CVE-2019-25094: 
PHP vulnerability analysis and mitigation

A cross-site scripting (XSS) vulnerability was identified in innologi appointments Extension up to version 2.0.5 on TYPO3. The vulnerability affects the Appointment Handler component, where manipulation of the formfield argument can lead to XSS attacks. The issue was assigned the identifier CVE-2019-25094 and was publicly disclosed on January 4, 2023 (NVD).

The vulnerability is classified as a CWE-79 (Improper Neutralization of Input During Web Page Generation) issue. It received a CVSS v3.1 Base Score of 6.1 (MEDIUM) with the vector string CVSS:3.1/AV:N/AC:L/PR:N/UI:R/S:C/C:L/I:L/A:N, indicating that it is network-accessible, requires low attack complexity, needs no privileges, but does require user interaction (NVD).

The vulnerability allows remote attackers to inject malicious scripts that can execute in users' browsers when viewing affected pages.

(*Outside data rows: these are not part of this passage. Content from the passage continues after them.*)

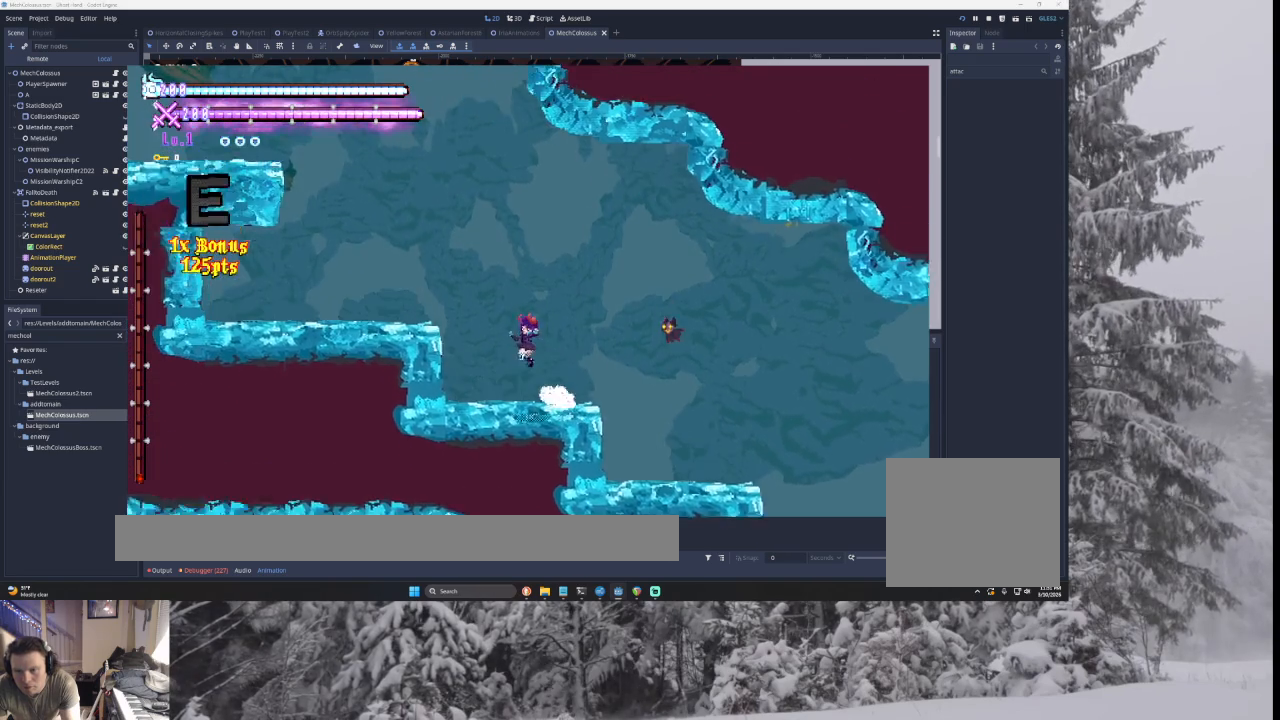
{"buttons": ["CROSS"], "left_stick": "left", "right_stick": "center", "events": [[300, "TRIANGLE", "up"]]}
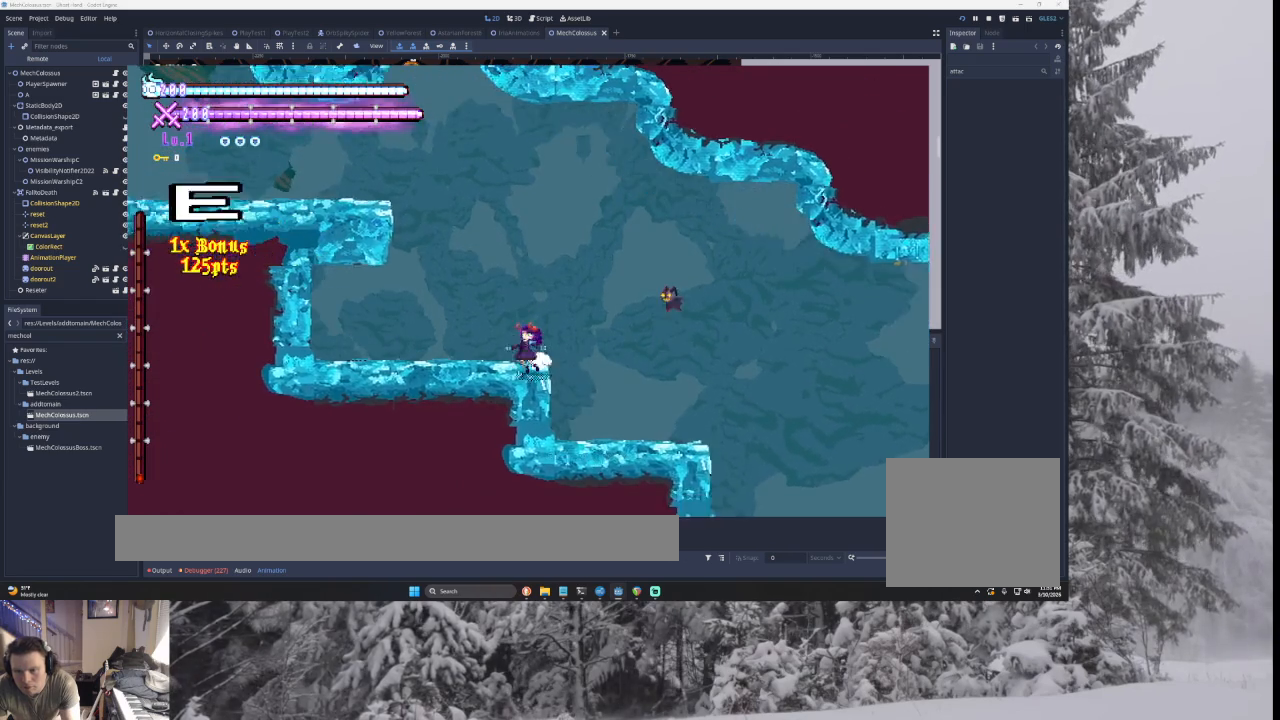
{"buttons": ["CROSS", "TRIANGLE"], "left_stick": "left", "right_stick": "center", "events": [[33, "TRIANGLE", "down"], [333, "TRIANGLE", "up"], [400, "TRIANGLE", "down"]]}
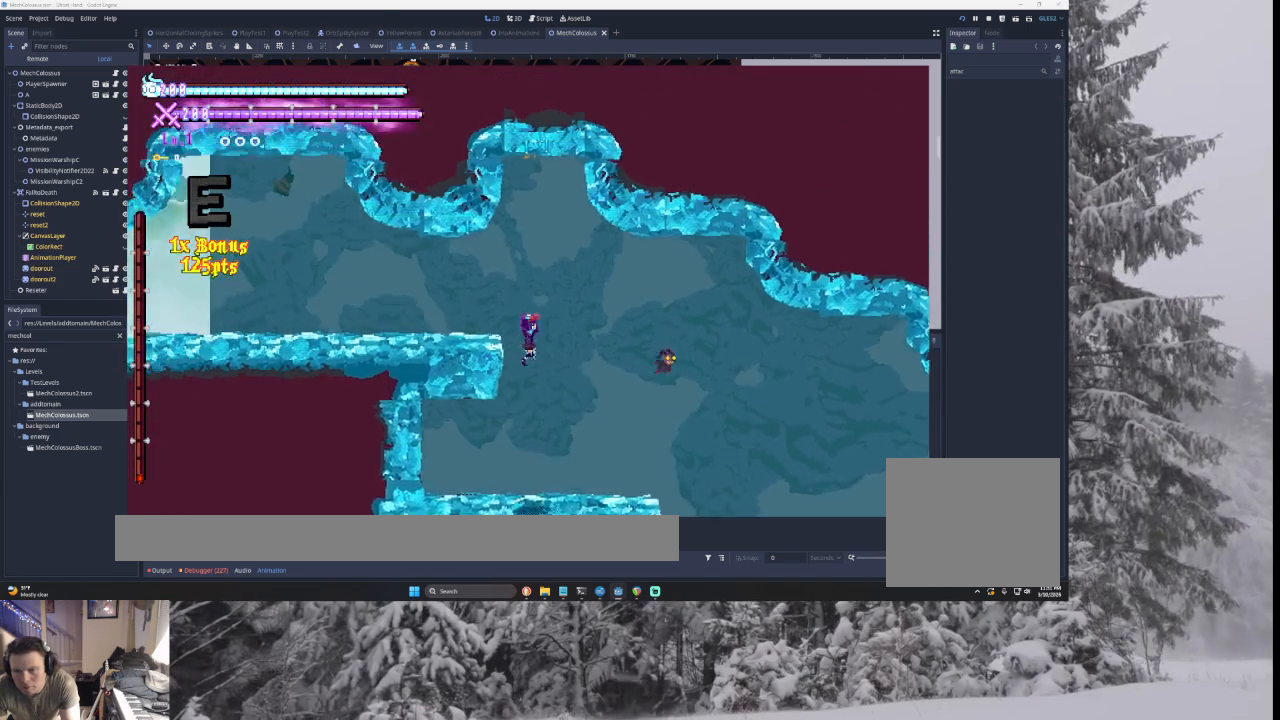
{"buttons": ["CROSS"], "left_stick": "right", "right_stick": "center", "events": [[200, "TRIANGLE", "up"], [467, "left_stick", "right"]]}
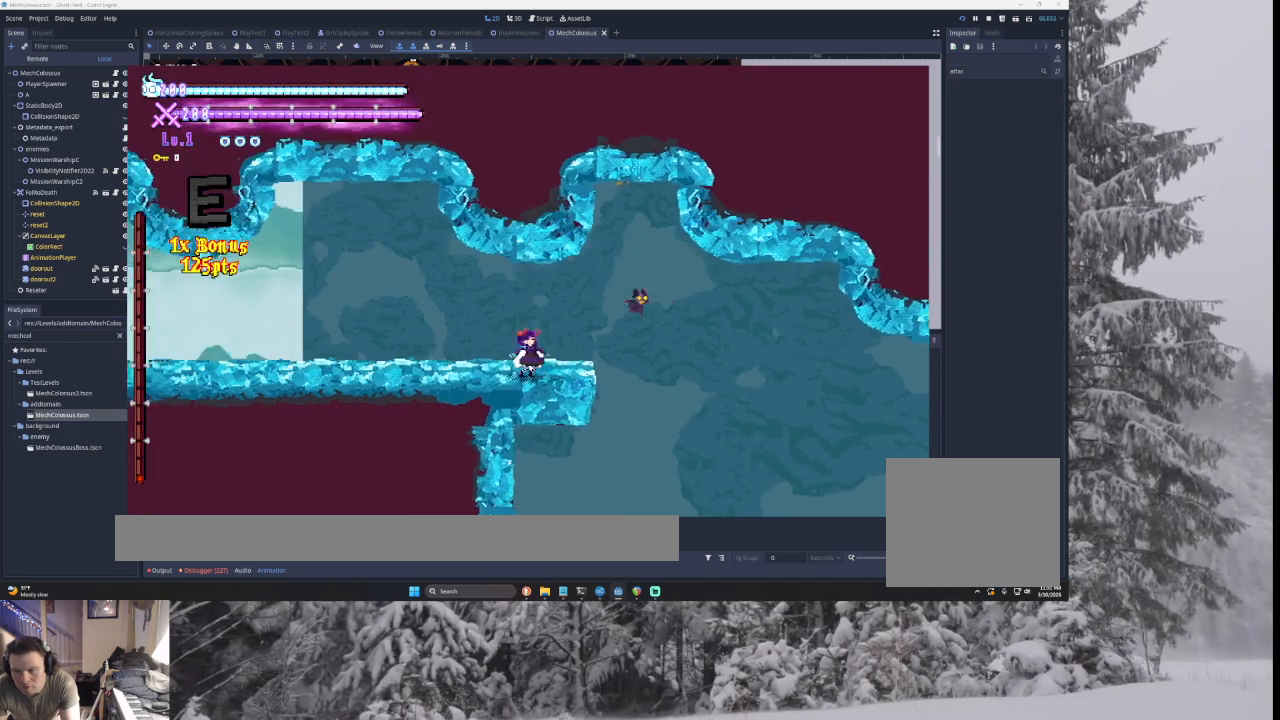
{"buttons": ["CROSS", "L1"], "left_stick": "center", "right_stick": "center", "events": [[100, "L1", "down"], [133, "left_stick", "center"], [200, "L1", "up"], [333, "L1", "down"]]}
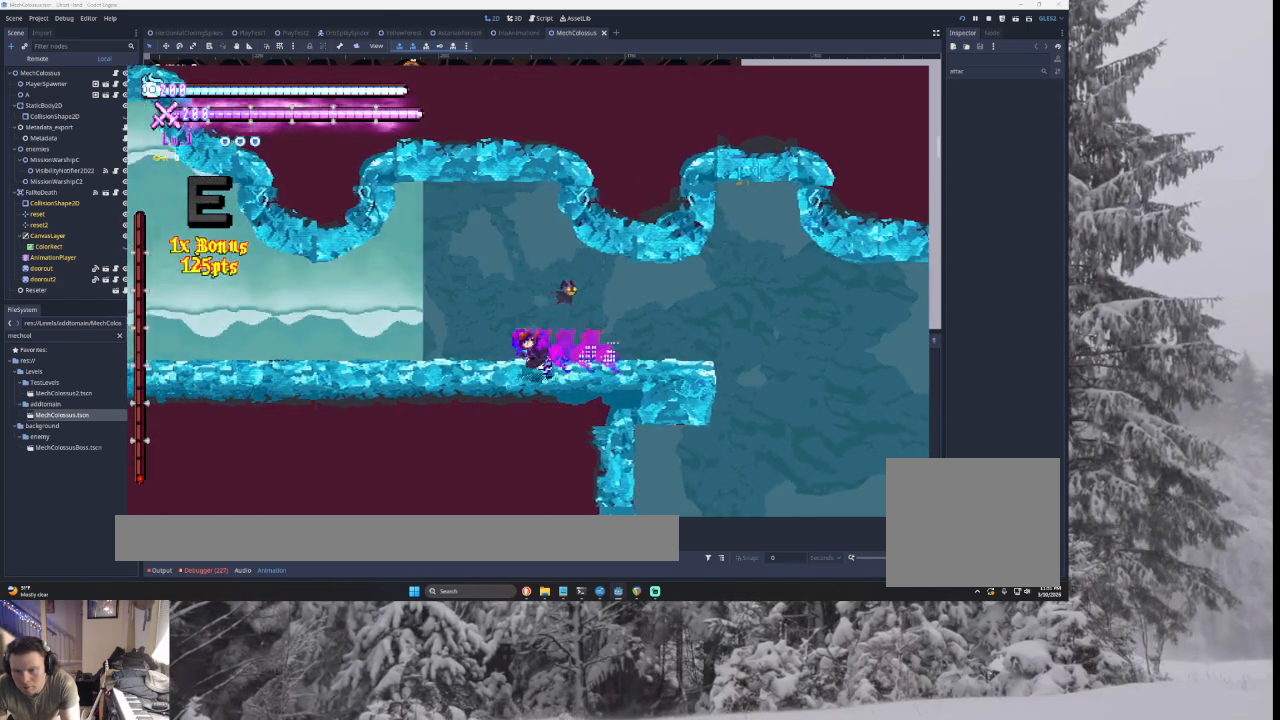
{"buttons": ["CROSS", "L1"], "left_stick": "center", "right_stick": "center", "events": [[33, "L1", "up"], [100, "L1", "down"]]}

This can lead to theft of sensitive information, session hijacking, or other malicious actions performed in the context of the affected user's session (NVD).

The vulnerability has been fixed in version 2.0.6 of the innologi appointments Extension. Users are recommended to upgrade to this version. The fix is identified by the commit 986d3cb34e5e086c6f04e061f600ffc5837abe7f, which implements proper XSS prevention on various formfield values (GitHub Patch).